WORK INSTRUCTIONS ▸ Set down exactly the lines below between the line holding "Waihopai-Toetoe Community Board" and the line holding "Commission’s determination", inclusive; no other line belongs in the answer.

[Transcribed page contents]
Start of Block

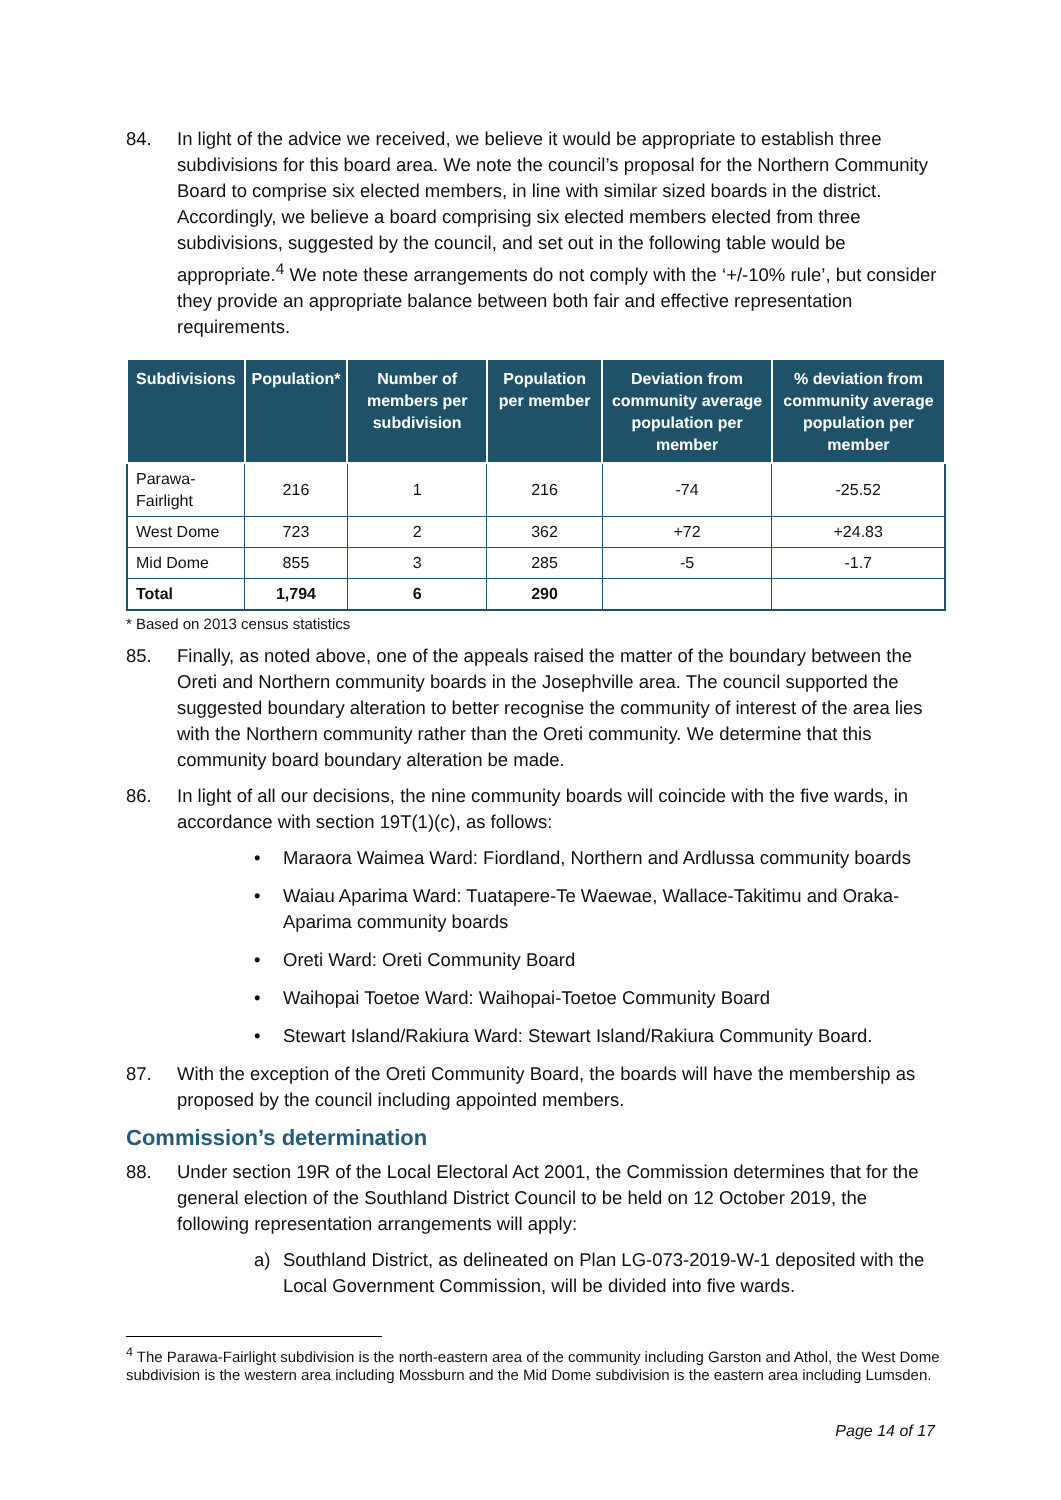84. In light of the advice we received, we believe it would be appropriate to establish three subdivisions for this board area. We note the council’s proposal for the Northern Community Board to comprise six elected members, in line with similar sized boards in the district. Accordingly, we believe a board comprising six elected members elected from three subdivisions, suggested by the council, and set out in the following table would be appropriate.<sup>4</sup> We note these arrangements do not comply with the ‘+/-10% rule’, but consider they provide an appropriate balance between both fair and effective representation requirements.
| Subdivisions | Population* | Number of members per subdivision | Population per member | Deviation from community average population per member | % deviation from community average population per member |
| --- | --- | --- | --- | --- | --- |
| Parawa-Fairlight | 216 | 1 | 216 | -74 | -25.52 |
| West Dome | 723 | 2 | 362 | +72 | +24.83 |
| Mid Dome | 855 | 3 | 285 | -5 | -1.7 |
| Total | 1,794 | 6 | 290 | | |
* Based on 2013 census statistics
85. Finally, as noted above, one of the appeals raised the matter of the boundary between the Oreti and Northern community boards in the Josephville area. The council supported the suggested boundary alteration to better recognise the community of interest of the area lies with the Northern community rather than the Oreti community. We determine that this community board boundary alteration be made.
86. In light of all our decisions, the nine community boards will coincide with the five wards, in accordance with section 19T(1)(c), as follows:
• Maraora Waimea Ward: Fiordland, Northern and Ardlussa community boards
• Waiau Aparima Ward: Tuatapere-Te Waewae, Wallace-Takitimu and Oraka-Aparima community boards
• Oreti Ward: Oreti Community Board
• Waihopai Toetoe Ward: Waihopai-Toetoe Community Board
• Stewart Island/Rakiura Ward: Stewart Island/Rakiura Community Board.
87. With the exception of the Oreti Community Board, the boards will have the membership as proposed by the council including appointed members.
Commission’s determination
88. Under section 19R of the Local Electoral Act 2001, the Commission determines that for the general election of the Southland District Council to be held on 12 October 2019, the following representation arrangements will apply:
a) Southland District, as delineated on Plan LG-073-2019-W-1 deposited with the Local Government Commission, will be divided into five wards.
<sup>4</sup> The Parawa-Fairlight subdivision is the north-eastern area of the community including Garston and Athol, the West Dome subdivision is the western area including Mossburn and the Mid Dome subdivision is the eastern area including Lumsden.
Page 14 of 17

End of Block

EXERCISE OUTPUT ▸
• Waihopai Toetoe Ward: Waihopai-Toetoe Community Board
• Stewart Island/Rakiura Ward: Stewart Island/Rakiura Community Board.
87. With the exception of the Oreti Community Board, the boards will have the membership as proposed by the council including appointed members.
Commission’s determination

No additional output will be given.